The first green dot initiates phase 1, during which the invaded viral RNA makes proteins through translation. During phase 2 the dot disappears for a moment; the translation stops and the replication, or copying, of the viral RNA starts. Then the newly synthesised RNAs start to translate and replicate - phases 3, 4 and 5 - good for dozens of green dots on the livestream.
’Viruses do not like having extra genetic material shoved down their throats’
The virus has now successfully introduced its genetic material into the host cell and taken the cell’s machinery hostage. The cell is forced to use its factory to produce new virus particles. ‘If that happens, the infection is successful. The virus wins, the cell is lost’, says Boersma. Fortunately, the immune system still has a few other tricks up its sleeve to fight the virus, but the infected cell will die.
VIRIM reveals how much guts viruses actually have, more than previously thought. Boersma: ‘We found out that a virus particle attempts to disrupt the cell’s protein production on its own only a few minutes after it enters the host cell. The virus remains under the radar of the cell all that time, because the cell only starts a counterattack when the enemy begins replicating for the first time during phase 2. This means that the host cell’s armoury - no matter how strong - has no influence on the translation of the first RNA molecule (phase 1, ed.).’

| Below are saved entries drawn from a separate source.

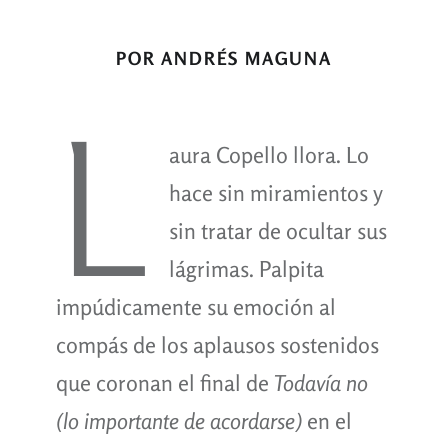
POR ANDRÉS MAGUNA
L
aura Copello llora. Lo
hace sin miramientos y
sin tratar de ocultar sus
lágrimas. Palpita
impúdicamente su emoción al
compás de los aplausos sostenidos
que coronan el final de
Todavía no
(lo importante de acordarse)
en el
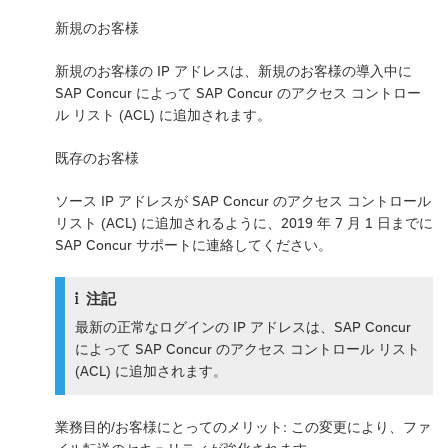
新規のお客様
新規のお客様の IP アドレスは、新規のお客様の導入中に
SAP Concur によって SAP Concur のアクセス コントロー
ル リスト (ACL) に追加されます。
既存のお客様
ソース IP アドレスが SAP Concur のアクセス コントロール
リスト (ACL) に追加されるように、2019 年 7 月 1 日までに
SAP Concur サポートに連絡してください。
注記
最新の正常なログインの IP アドレスは、SAP Concur
によって SAP Concur のアクセス コントロール リスト
(ACL) に追加されます。
業務目的/お客様にとってのメリット: この変更により、ファ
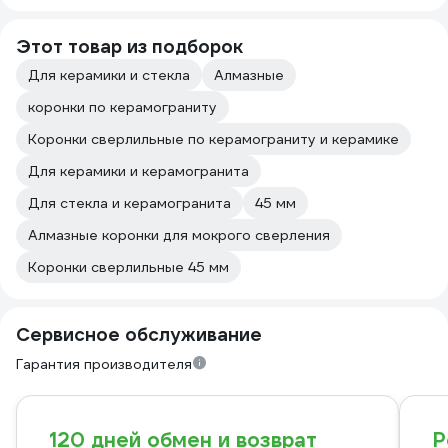
Этот товар из подборок
Для керамики и стекла
Алмазные
коронки по керамограниту
Коронки сверлильные по керамограниту и керамике
Для керамики и керамогранита
Для стекла и керамогранита
45 мм
Алмазные коронки для мокрого сверления
Коронки сверлильные 45 мм
Сервисное обслуживание
Гарантия производителя
120 дней обмен и возврат
Р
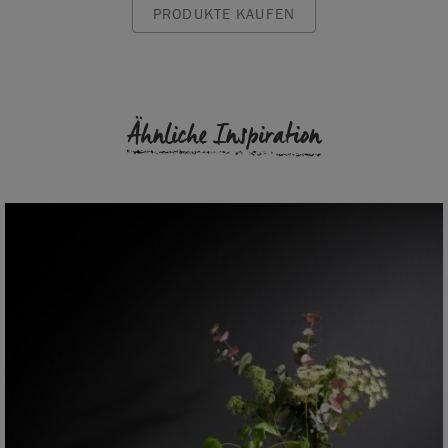
PRODUKTE KAUFEN
Ähnliche Inspiration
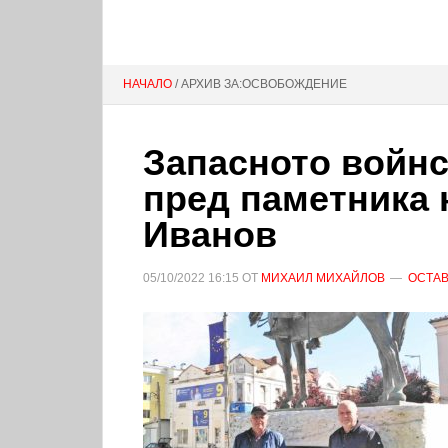
НАЧАЛО
/ АРХИВ ЗА:ОСВОБОЖДЕНИЕ
Запасното войнс
пред паметника 
Иванов
05/10/2022
16:15
ОТ
МИХАИЛ МИХАЙЛОВ
ОСТАВ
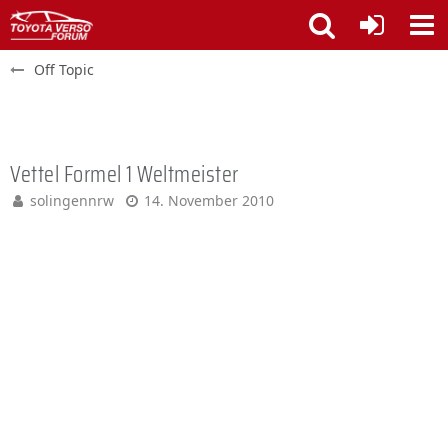
Off Topic
Vettel Formel 1 Weltmeister
solingennrw
14. November 2010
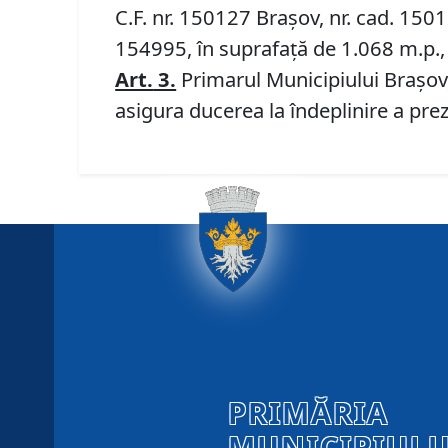
C.F. nr. 150127 Brașov, nr. cad. 1501
154995, în suprafață de 1.068 m.p., 
Art.
3.
Primarul Municipiului Braşov,
asigura ducerea la îndeplinire a prez
PRIMĂRIA
MUNICIPIULU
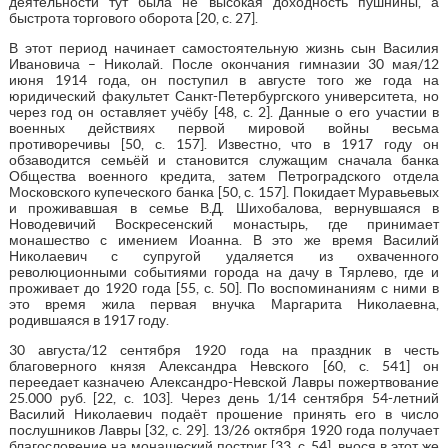
деятельности тут была не высокая доходность пушнины, а
быстрота торгового оборота [20, с. 27].
В этот период начинает самостоятельную жизнь сын Василия
Ивановича – Николай. После окончания гимназии 30 мая/12
июня 1914 года, он поступил в августе того же года на
юридический факультет Санкт-Петербургского университета, но
через год он оставляет учёбу [48, с. 2]. Данные о его участии в
военных действиях первой мировой войны весьма
противоречивы [50, с. 157]. Известно, что в 1917 году он
обзаводится семьёй и становится служащим сначала банка
Общества военного кредита, затем Петроградского отдела
Московского купеческого банка [50, с. 157]. Покидает Муравьевых
и проживавшая в семье В.Д. Шихобалова, вернувшаяся в
Новодевичий Воскресенский монастырь, где принимает
монашество с имением Иоанна. В это же время Василий
Николаевич с супругой удаляется из охваченного
революционными событиями города на дачу в Тярлево, где и
проживает до 1920 года [55, с. 50]. По воспоминаниям с ними в
это время жила первая внучка Маргарита Николаевна,
родившаяся в 1917 году.
30 августа/12 сентября 1920 года на праздник в честь
благоверного князя Александра Невского [60, с. 541] он
переедает казначею Александро-Невской Лавры пожертвование
25.000 руб. [22, с. 103]. Через день 1/14 сентября 54-летний
Василий Николаевич подаёт прошение принять его в число
послушников Лавры [32, с. 29]. 13/26 октября 1920 года получает
благословение на монашеский постриг [33, с. 54], внося в этот же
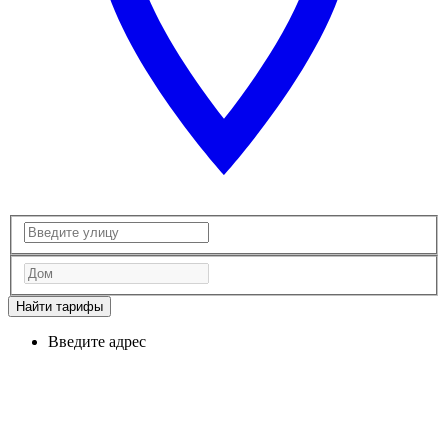
Найти тарифы
Введите адрес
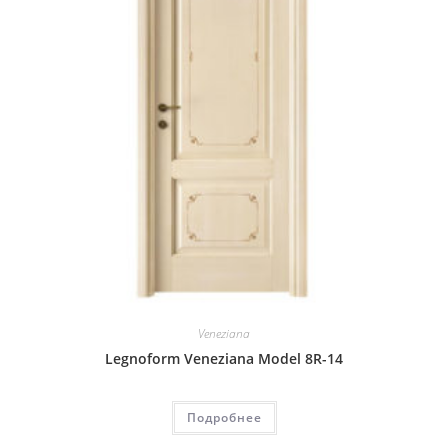
Veneziana
Legnoform Veneziana Model 8R-14
Подробнее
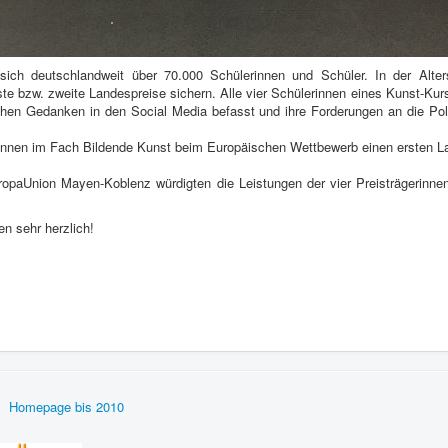
 sich deutschlandweit über 70.000 Schülerinnen und Schüler. In der Alter
 bzw. zweite Landespreise sichern. Alle vier Schülerinnen eines Kunst-Kur
en Gedanken in den Social Media befasst und ihre Forderungen an die Poli
annen im Fach Bildende Kunst beim Europäischen Wettbewerb einen ersten L
uropaUnion Mayen-Koblenz würdigten die Leistungen der vier Preisträgerinn
en sehr herzlich!
Homepage bis 2010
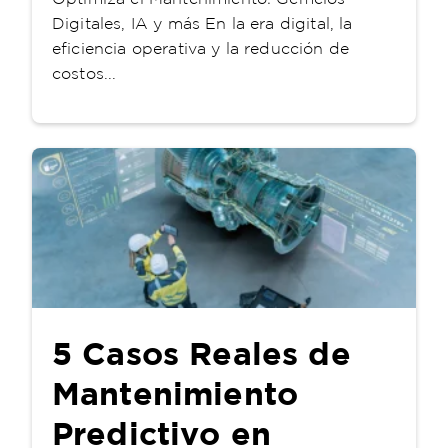
Digitales, IA y más En la era digital, la
eficiencia operativa y la reducción de
costos...
5 Casos Reales de
Mantenimiento
Predictivo en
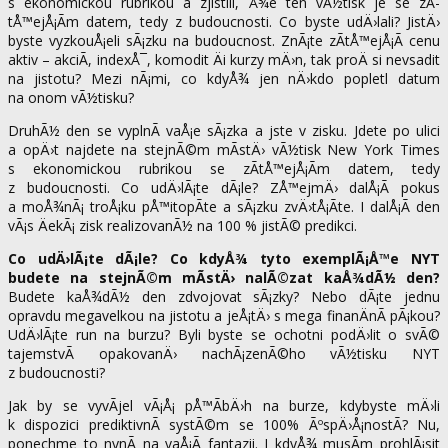
s ekonomickou rubrikou a zjistili, Å¾e ten vÃ½tisk je se zÃ­
tÅ™ejÅ¡Ã­m datem, tedy z budoucnosti. Co byste udÄ›lali? JistÄ›
byste vyzkouÅ¡eli sÃ¡zku na budoucnost. ZnÃ¡te zÃ­tÅ™ejÅ¡Ã­ cenu
aktiv – akciÃ­, indexÅ¯, komodit Äi kurzy mÄ›n, tak proÄ si nevsadit
na jistotu? Mezi nÃ¡mi, co kdyÅ¾ jen nÄ›kdo popletl datum
na onom vÃ½tisku?
DruhÃ½ den se vyplnÃ­ vaÅ¡e sÃ¡zka a jste v zisku. Jdete po ulici
a opÄ›t najdete na stejnÃ©m mÃ­stÄ› vÃ½tisk New York Times
s ekonomickou rubrikou se zÃ­tÅ™ejÅ¡Ã­m datem, tedy
z budoucnosti. Co udÄ›lÃ¡te dÃ¡le? ZÅ™ejmÄ› dalÅ¡Ã­ pokus
a moÅ¾nÃ¡ troÅ¡ku pÅ™itopÃ­te a sÃ¡zku zvÄ›tÅ¡Ã­te. I dalÅ¡Ã­ den
vÃ¡s ÄekÃ¡ zisk realizovanÃ½ na 100 % jistÃ© predikci.
Co udÄ›lÃ¡te dÃ¡le? Co kdyÅ¾ tyto exemplÃ¡Å™e NYT
budete na stejnÃ©m mÃ­stÄ› nalÃ©zat kaÅ¾dÃ½ den?
Budete kaÅ¾dÃ½ den zdvojovat sÃ¡zky? Nebo dÃ¡te jednu
opravdu megavelkou na jistotu a jeÅ¡tÄ› s mega finanÄnÃ­ pÃ¡kou?
UdÄ›lÃ¡te run na burzu? Byli byste se ochotni podÄ›lit o svÃ©
tajemstvÃ­ opakovanÄ› nachÃ¡zenÃ©ho vÃ½tisku NYT
z budoucnosti?
Jak by se vyvÃ­jel vÃ¡Å¡ pÅ™Ã­bÄ›h na burze, kdybyste mÄ›li
k dispozici prediktivnÃ­ systÃ©m se 100% ÃºspÄ›Å¡nostÃ­? Nu,
ponechme to nynÃ­ na vaÅ¡Ã­ fantazii. I kdyÅ¾ musÃ­m prohlÃ¡sit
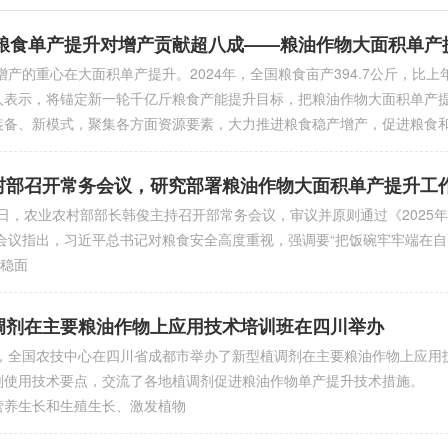
4年粮食单产提升对增产贡献超八成——粮油作物大面积单产
的重心在大面积单产提升。2024年，全国粮食亩产394.7公斤，比上
人表示，将锚定新一轮千亿斤粮食产能提升目标，把粮油作物大面积单产
装备、新模式，聚集各方面资源要素，大力推进粮食稳产增产，促进粮食
村部召开常务会议，研究部署粮油作物大面积单产提升工
，农业农村部部长韩俊主持召开部常务会议，审议并原则通过《2025
议指出，习近平总书记对粮食安全高度重视，强调要“把饭碗牢牢端在自己
持稳面
调剂在主要粮油作物上应用技术培训班在四川举办
国农技中心在四川省成都市举办了新型植调剂在主要粮油作物上应用技
剂使用技术要点，交流了各地植调剂促进粮油作物单产提升技术措施。 
营养生长和生殖生长、激发植物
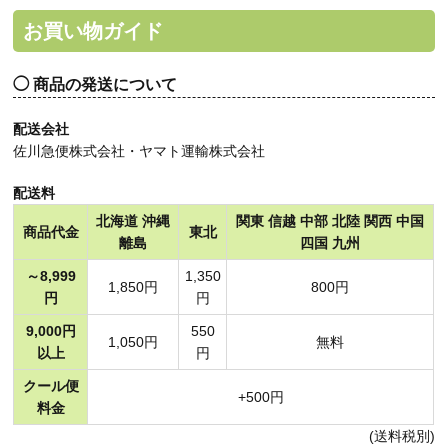
お買い物ガイド
商品の発送について
配送会社
佐川急便株式会社・ヤマト運輸株式会社
配送料
北海道 沖縄
関東 信越 中部 北陸 関西 中国
商品代金
東北
離島
四国 九州
～8,999
1,350
1,850円
800円
円
円
9,000円
550
1,050円
無料
以上
円
クール便
+500円
料金
(送料税別)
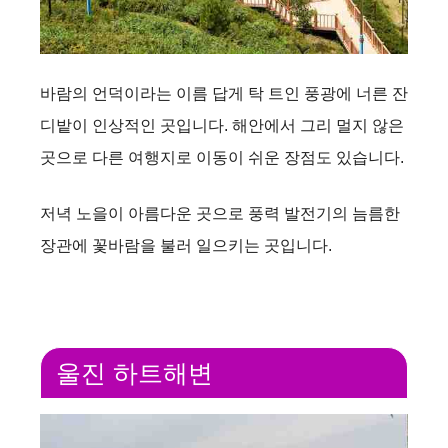
바람의 언덕이라는 이름 답게 탁 트인 풍광에 너른 잔
디밭이 인상적인 곳입니다. 해안에서 그리 멀지 않은
곳으로 다른 여행지로 이동이 쉬운 장점도 있습니다.
저녁 노을이 아름다운 곳으로 풍력 발전기의 늠름한
장관에 꽃바람을 불러 일으키는 곳입니다.
울진 하트해변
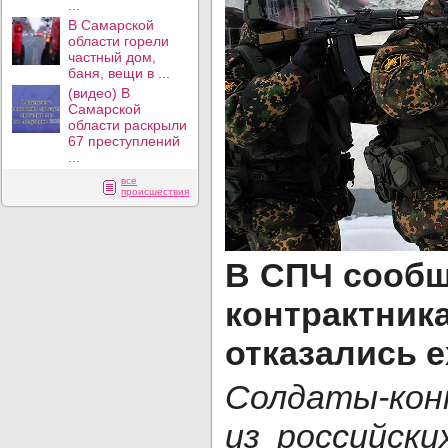
...
В Самарской
области горели
частный дом,
баня, вещи в ...
(видео) В
Самарской
области раскрыли
67 преступлений
...
все
происшествия
В СПЧ сообщ
контрактн
отказались е
Солдаты-ко
из российск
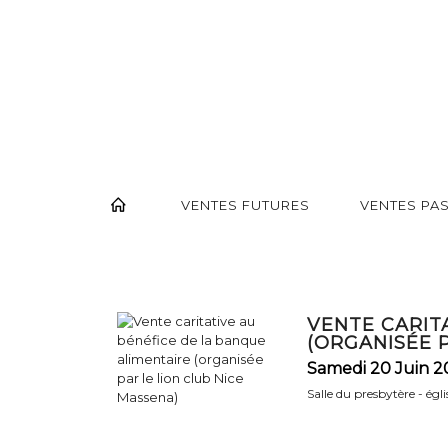
VENTES FUTURES
VENTES PA
VENTE CARIT
(ORGANISÉE P
Samedi 20 Juin 2
Salle du presbytère - ég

‘So the virus has some time to make proteins, including proteins that counteract the antiviral response’, Rabouw adds. ‘It does that with just one RNA molecule. Apparently, the virus is so efficient that, with a few dozen proteins, it can destroy the cell’s entire armoury before it even has a chance to react to the intruder.’
Vulnerable moment
Before the arrival of VIRIM, the crucial first steps of the infection were a black box. ‘Thanks to the assay, we know that phase 2 is the virus’ Achilles’ heel, because at that moment it can no longer hide from the host cell’, says Boersma. Rabouw: ‘That first replication step is the most vulnerable moment, so it is ideal for targeting antiviral therapies.’
To try this out, the researchers released several inhibitors on the process, which prevented new RNA molecules from being made. ‘We then saw something unexpected’, says Boersma. ‘The light sometimes went back on. In other words: the RNA molecule became active again after being switched off. Apparently, the virus has some kind of back-up in reserve if it fails replicating immediately. The little genius just tries again a little later.’
Image caption: Live image of infected cells. After a virus infects a host cell, it tries to replicate (green) and prevent the host cell from interfering with virus replication by attacking the cell nucleus (blue) and stopping the host cell’s protein production (red).